Australian researchers are hoping their tiny “nanoneedles” will improve a cutting-edge cancer treatment.
CAR-T cell therapy is a promising way to treat some advanced cancers like leukemia and lymphoma. It involves removing white blood cells (or T-cells) from a patient and genetically modifying them to attack cancer cells.
“The problem with the CAR-T therapy is that they’re using a virus to deliver the DNA into the cell,” says Dr Roey Elnathan, a researcher at Deakin University’s school of medicine.

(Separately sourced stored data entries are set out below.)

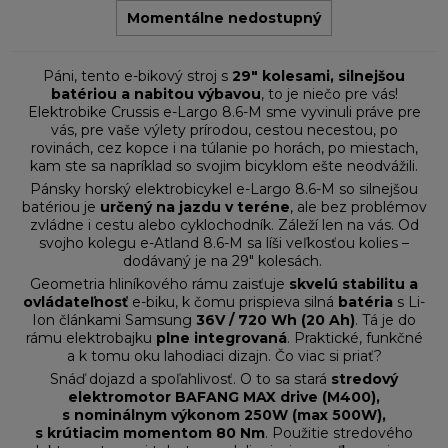
Momentálne nedostupný
Páni, tento e-bikový stroj s
29" kolesami, silnejšou
batériou a nabitou výbavou
, to je niečo pre vás!
Elektrobike Crussis e-Largo 8.6-M sme vyvinuli práve pre
vás, pre vaše výlety prírodou, cestou necestou, po
rovinách, cez kopce i na túlanie po horách, po miestach,
kam ste sa napríklad so svojim bicyklom ešte neodvážili.
Pánsky horský elektrobicykel e-Largo 8.6-M so silnejšou
batériou je
určený na jazdu v teréne
, ale bez problémov
zvládne i cestu alebo cyklochodník. Záleží len na vás. Od
svojho kolegu e-Atland 8.6-M sa líši veľkosťou kolies –
dodávaný je na 29" kolesách.
Geometria hliníkového rámu zaisťuje
skvelú stabilitu a
ovládateľnosť
e-biku, k čomu prispieva silná
batéria
s Li-
Ion článkami Samsung
36V / 720 Wh (20 Ah)
. Tá je do
rámu elektrobajku
plne integrovaná
. Praktické, funkčné
a k tomu oku lahodiaci dizajn. Čo viac si priať?
Snáď dojazd a spoľahlivosť. O to sa stará
stredový
elektromotor BAFANG MAX drive (M400),
s nominálnym výkonom 250W (max 500W),
s krútiacim momentom 80 Nm
. Použitie stredového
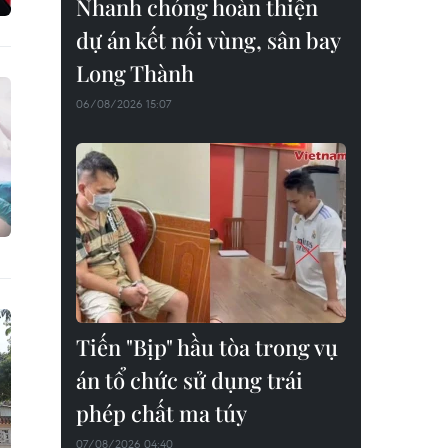
Nhanh chóng hoàn thiện
dự án kết nối vùng, sân bay
Long Thành
06/08/2026 15:07
Tiến "Bịp" hầu tòa trong vụ
án tổ chức sử dụng trái
phép chất ma túy
07/08/2026 04:40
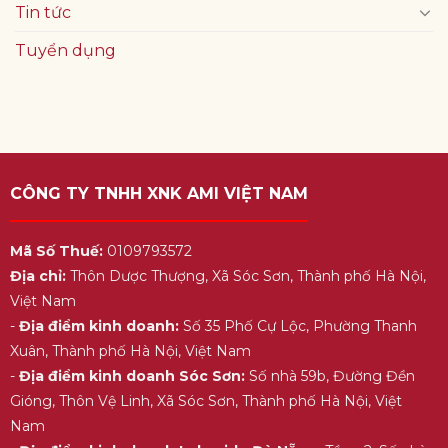
Tin tức
Tuyển dụng
CÔNG TY TNHH XNK AMI VIỆT NAM
Mã Số Thuế:
0109793572
Địa chỉ:
Thôn Dược Thượng, Xã Sóc Sơn, Thành phố Hà Nội,
Việt Nam
-
Địa điểm kinh doanh:
Số 35 Phố Cự Lộc, Phường Thanh
Xuân, Thành phố Hà Nội, Việt Nam
-
Địa điểm kinh doanh Sóc Sơn:
Số nhà 59b, Đường Đền
Gióng, Thôn Vệ Linh, Xã Sóc Sơn, Thành phố Hà Nội, Việt
Nam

“This makes CAR-T therapy really, really expensive, because all the re-engineering of the cells is done outside of the body. And because they’re using a viral vector, they need to do so many biosafety checks to make sure that once they’ve got the DNA into the cells, there is no virus left over.”
Viral-vector based CAR-T therapy can cost upwards of $500,000 per patient.

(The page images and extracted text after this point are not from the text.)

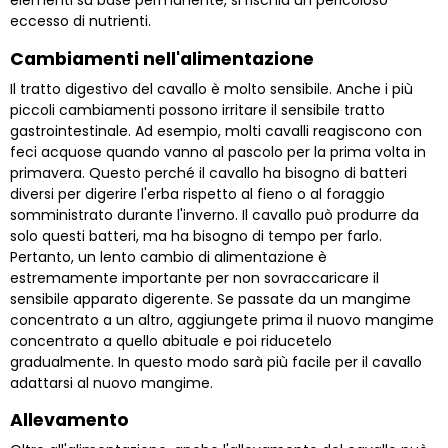
elementi su base permanente, si rischia un pericoloso
eccesso di nutrienti.
Cambiamenti nell'alimentazione
Il tratto digestivo del cavallo è molto sensibile. Anche i più
piccoli cambiamenti possono irritare il sensibile tratto
gastrointestinale. Ad esempio, molti cavalli reagiscono con
feci acquose quando vanno al pascolo per la prima volta in
primavera. Questo perché il cavallo ha bisogno di batteri
diversi per digerire l'erba rispetto al fieno o al foraggio
somministrato durante l'inverno. Il cavallo può produrre da
solo questi batteri, ma ha bisogno di tempo per farlo.
Pertanto, un lento cambio di alimentazione è
estremamente importante per non sovraccaricare il
sensibile apparato digerente. Se passate da un mangime
concentrato a un altro, aggiungete prima il nuovo mangime
concentrato a quello abituale e poi riducetelo
gradualmente. In questo modo sarà più facile per il cavallo
adattarsi al nuovo mangime.
Allevamento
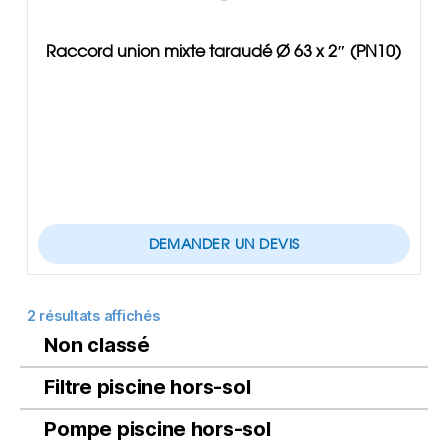
Raccord union mixte taraudé Ø 63 x 2″ (PN10)
DEMANDER UN DEVIS
2 résultats affichés
Non classé
Filtre piscine hors-sol
Pompe piscine hors-sol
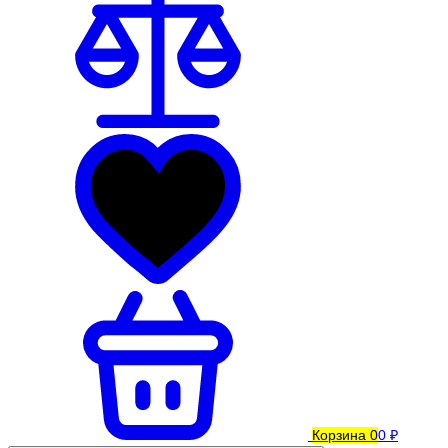
Корзина
0
0 ₽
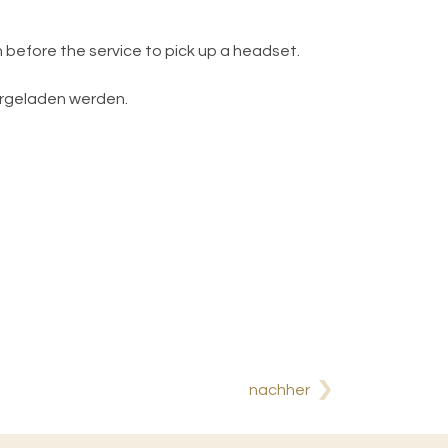
h before the service to pick up a headset.
ergeladen werden.
nachher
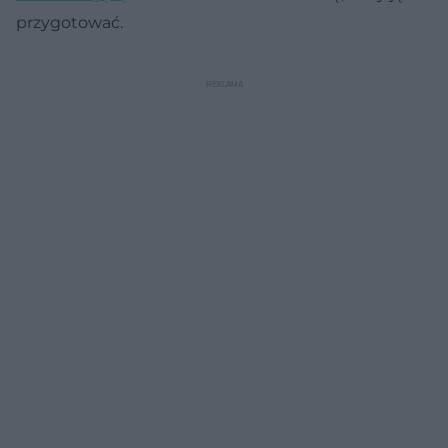
przygotować.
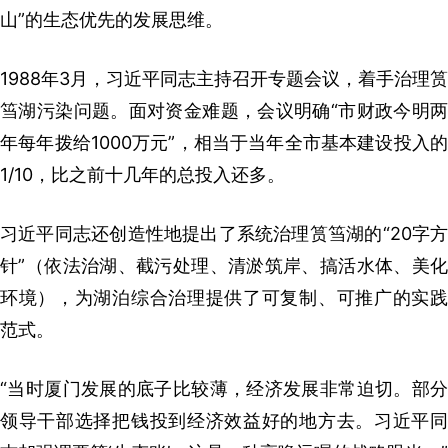
山”的生态优先的发展思维。
1988年3月，习近平同志主持召开专题会议，着手治理筼
筜湖污染问题。面对资金难题，会议明确“市财政今明两
年每年拨给1000万元”，相当于当年全市基本建设投入的
1/10，比之前十几年的总投入还多。
习近平同志还创造性地提出了系统治理筼筜湖的“20字方
针”（依法治湖、截污处理、清淤筑岸、搞活水体、美化
环境），为湖泊综合治理提供了可复制、可推广的实践
范式。
“当时厦门发展的底子比较薄，经济发展非常迫切。部分
领导干部选择把钱投到经济效益好的地方去。习近平同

“It also takes a long time using the virus to basically program the CAR-T cells,” says Elnathan.
Elnathan’s team has developed an alternative: tiny DNA-delivering nanotubes, or “nanoneedles”.
“What we are doing is much more rapid, and it’s also a higher throughput,” he says.
“On the platform, you basically deliver, simultaneously, the DNA into thousands and thousands of cells in a very short time.”
The nanoneedles are a few nanometres in size – or 100,000 times smaller than the width of a human hair.
Elnathan says they have two different nanoneedle technologies: the first generation is made from silicon, and can deliver DNA mechanically into patients’ cells.
The second generation technology is similar, but the silicon nanoneedles are coated with gold.
“By coating the silicon with gold, basically what we have done we transform each of the nanoneedles into a nanoelectrode,” he says.
“Once the cells are in contact with the platform, that platform now can basically electrify the cells with very, very small voltages. As a result of that, we create kind of a porosity within the outer membrane of the cells. And because of that, now, you actually can deliver any molecule into the cell – for example, DNA, or antibodies.”
The researchers have published two recent papers on their nanoneedles.
“The non-viral process would reduce the complexities and eliminate the safety issues associated with viral vectors. And the nanotechnology has the potential to be conducted entirely within the hospital,” says Professor Nicolas Voelcker, a researcher at Monash University.
The team is now testing their therapy in mice, and Elnathan says it will “take some time” for the treatment to get to clinical trials.